As an amateur, Malenou represented Cameroon at the 2002 Amateur World Championships in Kazakhstan. Under the guidance of Professor Pierre Edmond Banga, Cameroon's National Technical Director, he received a French Cooperation Scholarship which enabled his participation in the tournament.

== Professional career ==

=== France (2003–2007) ===
Malenou began his professional career in France in November 2003. In June 2004, he won the Lightweight title at the French International Cup in Clément, France. The following year, he advanced to the finals of the same tournament as a welterweight, finishing as a finalist.

=== United States (2008–2016) ===
In 2008, Malenou relocated to New York City, training at Gleason's Gym in Brooklyn under manager Damon de Berry. He later moved to Las Vegas, Nevada, where he trained at the Mayweather Boxing Club and received guidance from Floyd Mayweather Sr. His career in this period was hampered by hand injuries, which required surgeries in 2015 and 2016.

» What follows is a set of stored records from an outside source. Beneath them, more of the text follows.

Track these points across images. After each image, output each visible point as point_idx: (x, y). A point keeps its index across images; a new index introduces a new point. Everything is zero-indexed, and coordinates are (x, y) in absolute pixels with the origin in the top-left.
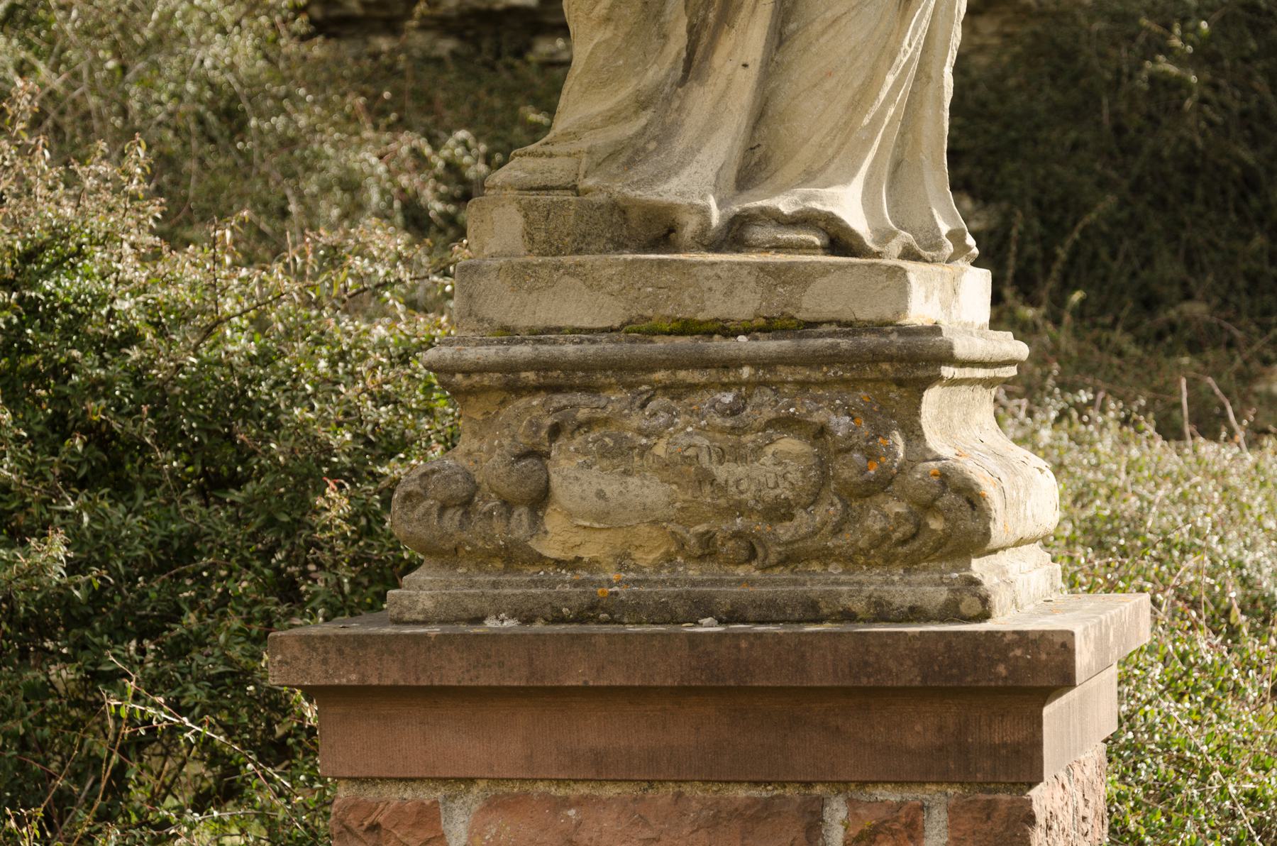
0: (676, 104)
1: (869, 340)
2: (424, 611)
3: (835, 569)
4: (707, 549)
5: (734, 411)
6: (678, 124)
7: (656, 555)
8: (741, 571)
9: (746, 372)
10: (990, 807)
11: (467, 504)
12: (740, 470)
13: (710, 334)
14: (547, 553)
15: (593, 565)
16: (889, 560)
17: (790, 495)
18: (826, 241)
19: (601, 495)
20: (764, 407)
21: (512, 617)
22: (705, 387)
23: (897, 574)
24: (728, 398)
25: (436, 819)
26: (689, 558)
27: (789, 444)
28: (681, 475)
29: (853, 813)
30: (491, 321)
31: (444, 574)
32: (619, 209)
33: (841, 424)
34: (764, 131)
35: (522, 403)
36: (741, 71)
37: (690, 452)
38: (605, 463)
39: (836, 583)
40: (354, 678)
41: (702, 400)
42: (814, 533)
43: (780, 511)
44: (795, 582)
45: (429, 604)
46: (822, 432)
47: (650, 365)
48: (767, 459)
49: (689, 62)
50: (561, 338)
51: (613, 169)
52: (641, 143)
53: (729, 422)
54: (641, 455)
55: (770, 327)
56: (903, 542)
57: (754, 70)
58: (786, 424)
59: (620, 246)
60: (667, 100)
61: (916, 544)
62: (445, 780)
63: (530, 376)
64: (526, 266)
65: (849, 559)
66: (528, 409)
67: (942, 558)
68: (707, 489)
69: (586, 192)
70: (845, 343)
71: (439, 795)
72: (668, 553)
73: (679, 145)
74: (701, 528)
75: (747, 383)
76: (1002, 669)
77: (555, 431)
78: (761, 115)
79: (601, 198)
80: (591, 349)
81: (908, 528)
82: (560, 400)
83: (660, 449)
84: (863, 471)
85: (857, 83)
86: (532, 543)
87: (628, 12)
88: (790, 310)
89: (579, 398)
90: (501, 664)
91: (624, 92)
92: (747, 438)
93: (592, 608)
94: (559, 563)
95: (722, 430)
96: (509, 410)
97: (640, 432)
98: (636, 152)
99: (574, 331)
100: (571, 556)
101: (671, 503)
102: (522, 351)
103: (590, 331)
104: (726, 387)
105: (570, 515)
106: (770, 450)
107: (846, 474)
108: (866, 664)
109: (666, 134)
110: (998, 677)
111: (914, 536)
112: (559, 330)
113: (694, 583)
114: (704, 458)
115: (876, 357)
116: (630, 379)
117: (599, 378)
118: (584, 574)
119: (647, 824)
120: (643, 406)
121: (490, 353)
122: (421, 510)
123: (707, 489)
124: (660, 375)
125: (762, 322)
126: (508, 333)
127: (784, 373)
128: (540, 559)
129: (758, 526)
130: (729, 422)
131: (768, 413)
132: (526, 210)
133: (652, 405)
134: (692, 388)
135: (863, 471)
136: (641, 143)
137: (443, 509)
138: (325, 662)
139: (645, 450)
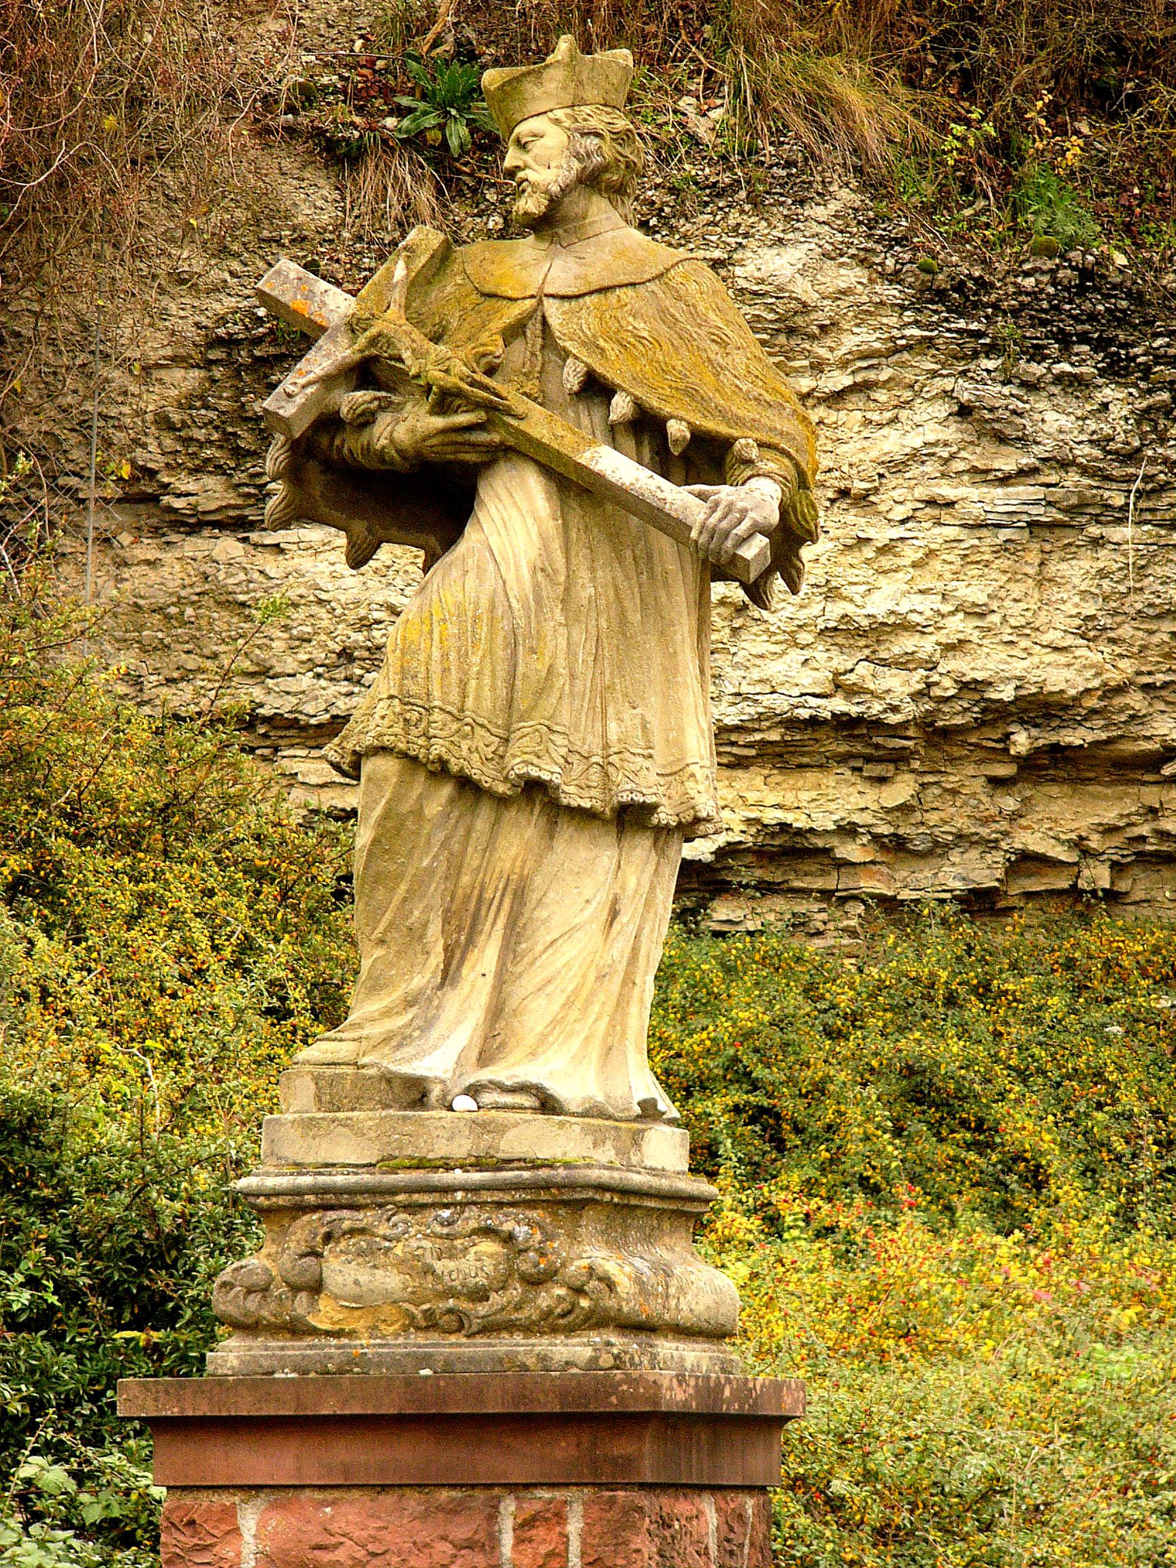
0: (436, 1003)
1: (543, 1173)
2: (232, 1368)
3: (518, 1338)
4: (431, 1324)
5: (450, 1223)
6: (436, 1017)
7: (396, 1327)
8: (453, 1339)
9: (459, 1196)
10: (612, 1502)
11: (265, 1289)
12: (452, 1265)
13: (436, 1168)
14: (319, 1326)
15: (351, 1334)
16: (554, 1330)
17: (485, 1282)
18: (537, 1104)
19: (356, 1282)
20: (472, 1219)
21: (293, 1371)
22: (433, 1205)
23: (561, 1338)
24: (446, 1213)
25: (234, 1516)
26: (418, 1328)
27: (488, 1246)
28: (412, 1268)
29: (519, 1508)
30: (286, 1158)
31: (249, 1342)
32: (388, 1079)
33: (521, 1231)
34: (501, 1024)
35: (306, 1218)
36: (481, 979)
37: (420, 1252)
38: (360, 1260)
39: (517, 1345)
40: (176, 1412)
41: (430, 1215)
42: (503, 1309)
43: (479, 1295)
44: (489, 1345)
45: (235, 1363)
46: (509, 1238)
47: (393, 1191)
48: (471, 1256)
49: (445, 972)
50: (334, 1171)
51: (387, 1050)
52: (408, 1031)
53: (445, 1231)
54: (385, 1254)
55: (479, 1165)
56: (563, 1315)
57: (490, 978)
58: (487, 1232)
59: (386, 1106)
60: (430, 1000)
61: (571, 1318)
62: (241, 1488)
63: (311, 1199)
64: (312, 1119)
65: (528, 1329)
66: (309, 1222)
67: (591, 1328)
68: (430, 1278)
69: (363, 1067)
70: (526, 1174)
71: (237, 1499)
72: (404, 1325)
73: (435, 1033)
74: (425, 1307)
75: (460, 1204)
76: (614, 1399)
77: (328, 1238)
78: (497, 1011)
79: (372, 1072)
80: (352, 1179)
81: (565, 1306)
82: (332, 1215)
83: (399, 1250)
84: (536, 1265)
85: (571, 988)
86: (310, 1319)
87: (396, 935)
88: (492, 1152)
89: (345, 1213)
90: (277, 1400)
91: (394, 996)
92: (458, 1242)
93: (348, 1363)
94: (328, 1333)
95: (441, 1237)
96: (299, 1223)
97: (385, 1238)
98: (405, 1038)
99: (344, 1166)
100: (337, 1327)
101: (405, 1288)
102: (305, 1181)
103: (356, 1166)
104: (446, 1206)
105: (336, 1297)
106: (472, 1250)
107: (524, 1267)
108: (525, 1397)
109: (427, 1025)
110: (612, 1405)
111: (570, 1312)
112: (334, 1165)
113: (420, 1346)
114: (428, 1255)
115: (547, 1186)
116: (381, 1200)
117: (360, 1200)
118: (345, 1341)
119: (379, 1518)
120: (389, 1220)
121: (284, 1182)
122: (232, 1293)
123: (430, 1278)
124: (400, 1198)
125: (473, 1160)
126: (299, 1168)
127: (486, 1196)
128: (314, 1332)
129: (464, 1305)
130: (445, 1231)
131: (473, 1224)
132: (317, 1079)
133: (394, 1219)
134: (423, 1206)
135: (536, 1265)
136: (408, 1031)
137: (249, 1292)
138: (156, 1400)
139: (389, 1249)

=== Canada (2017–2019) ===
Malenou fought in Montreal in June 2017 and in Toronto in 2019 before being inactive from professional competition.

== Fighting style and influences ==
Malenou was known for his aggressive style and nickname "The Predator." He cited Floyd Mayweather Jr. as a major influence on his defensive technique.

== Post-boxing career and business ==
Malenou founded Le Ring by Outsider, a boxing academy in Montreal, Quebec, Canada. The academy focuses on training athletes of all levels and promotes boxing for personal development. He also established the Le Ring Association, a non-profit organization with a social and humanitarian mission, operating in Montreal, France, and Cameroon.